[MATERIAL SUPPLIED]
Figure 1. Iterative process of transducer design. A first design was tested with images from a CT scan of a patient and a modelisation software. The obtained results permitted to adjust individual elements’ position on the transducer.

==

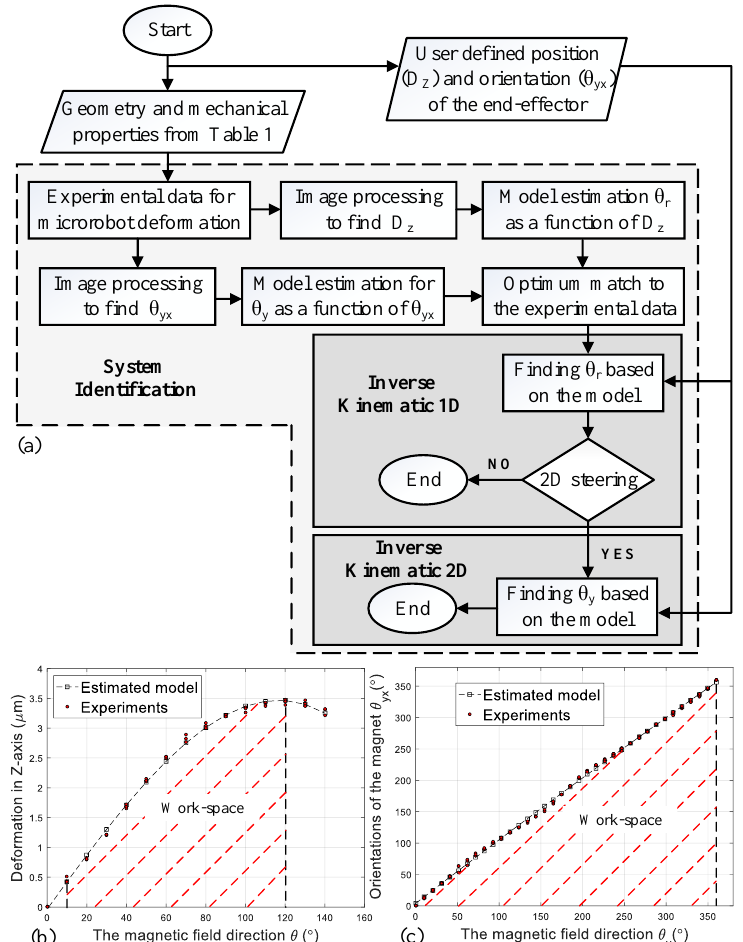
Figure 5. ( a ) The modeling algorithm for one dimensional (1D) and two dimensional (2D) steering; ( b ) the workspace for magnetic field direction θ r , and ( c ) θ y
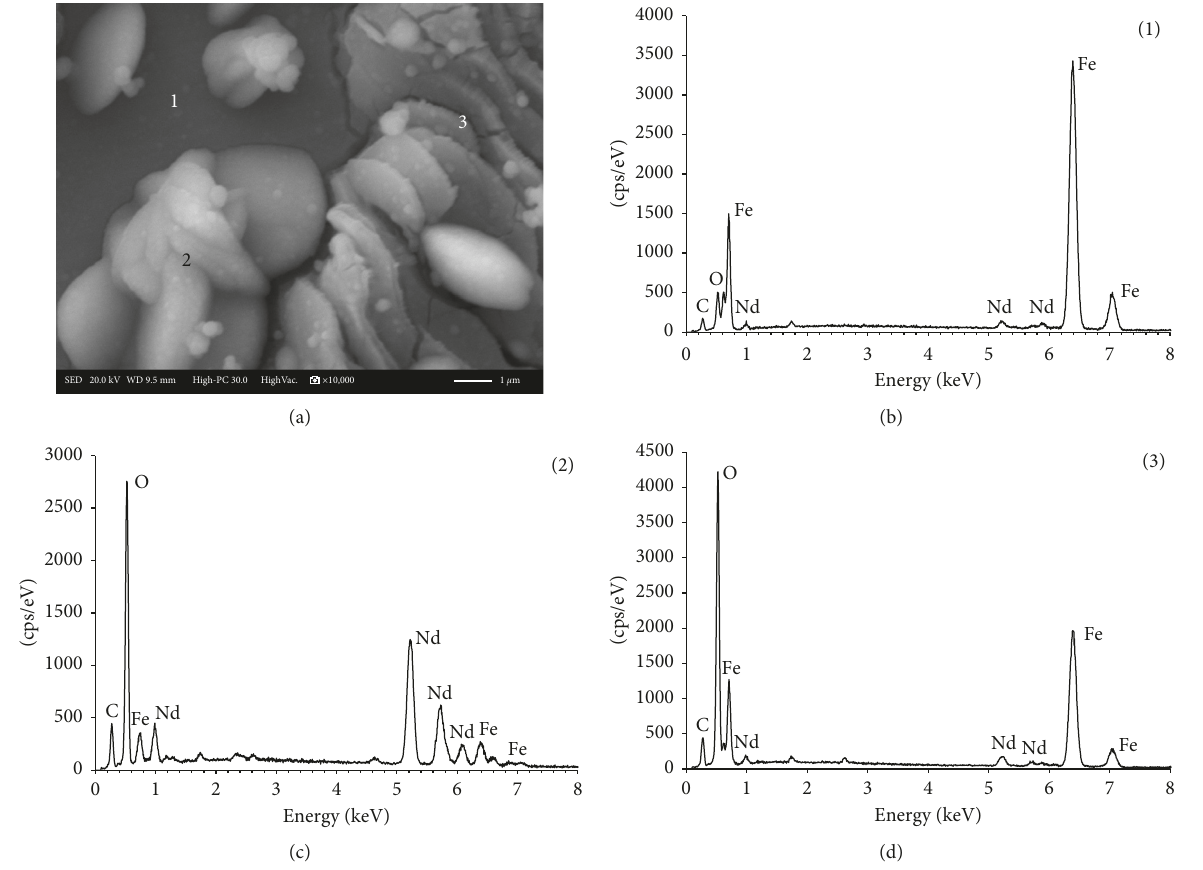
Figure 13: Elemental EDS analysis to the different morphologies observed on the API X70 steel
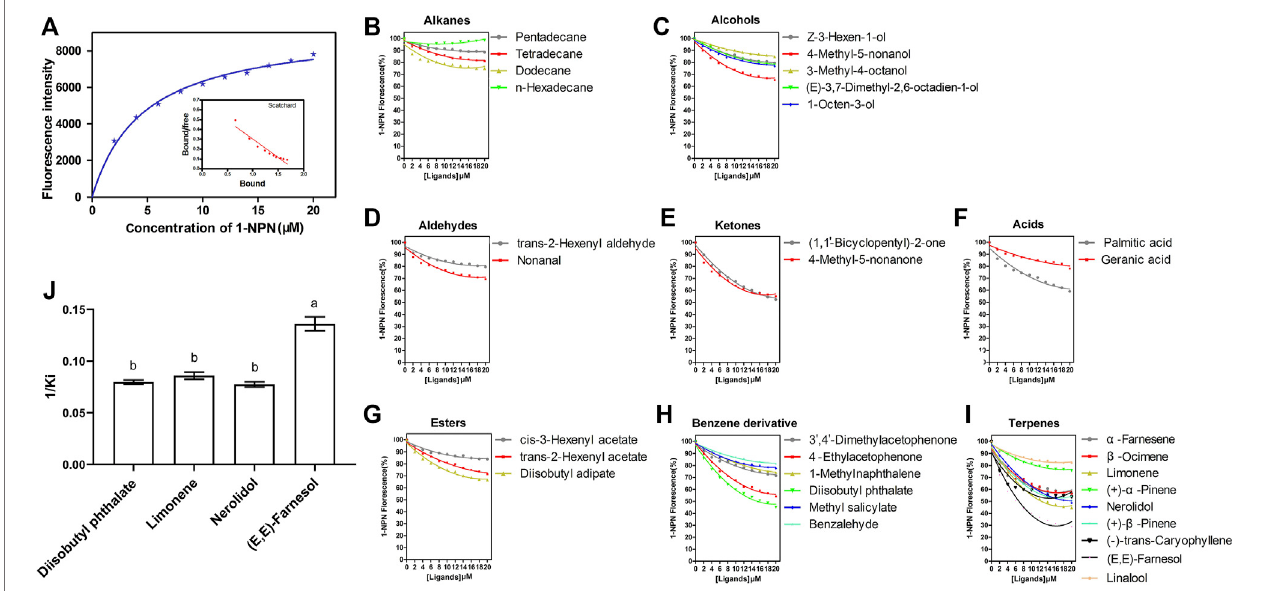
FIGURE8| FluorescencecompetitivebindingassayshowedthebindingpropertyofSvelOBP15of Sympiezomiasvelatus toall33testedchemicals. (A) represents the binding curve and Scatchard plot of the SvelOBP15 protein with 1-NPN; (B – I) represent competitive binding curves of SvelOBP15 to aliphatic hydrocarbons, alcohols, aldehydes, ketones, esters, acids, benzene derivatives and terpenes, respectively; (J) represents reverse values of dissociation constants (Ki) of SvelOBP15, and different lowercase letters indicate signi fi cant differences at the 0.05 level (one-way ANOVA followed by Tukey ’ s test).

[TRY IT]
An exact transcription is needed of the lines from the one with "Figure 5. ( a" to the one with "Figure 13: Elemental" above, both ends included, with pictures left out.

[REPLY TO THE TASK]
Figure 5. ( a ) The modeling algorithm for one dimensional (1D) and two dimensional (2D) steering; ( b ) the workspace for magnetic field direction θ r , and ( c ) θ y
Figure 13: Elemental EDS analysis to the different morphologies observed on the API X70 steel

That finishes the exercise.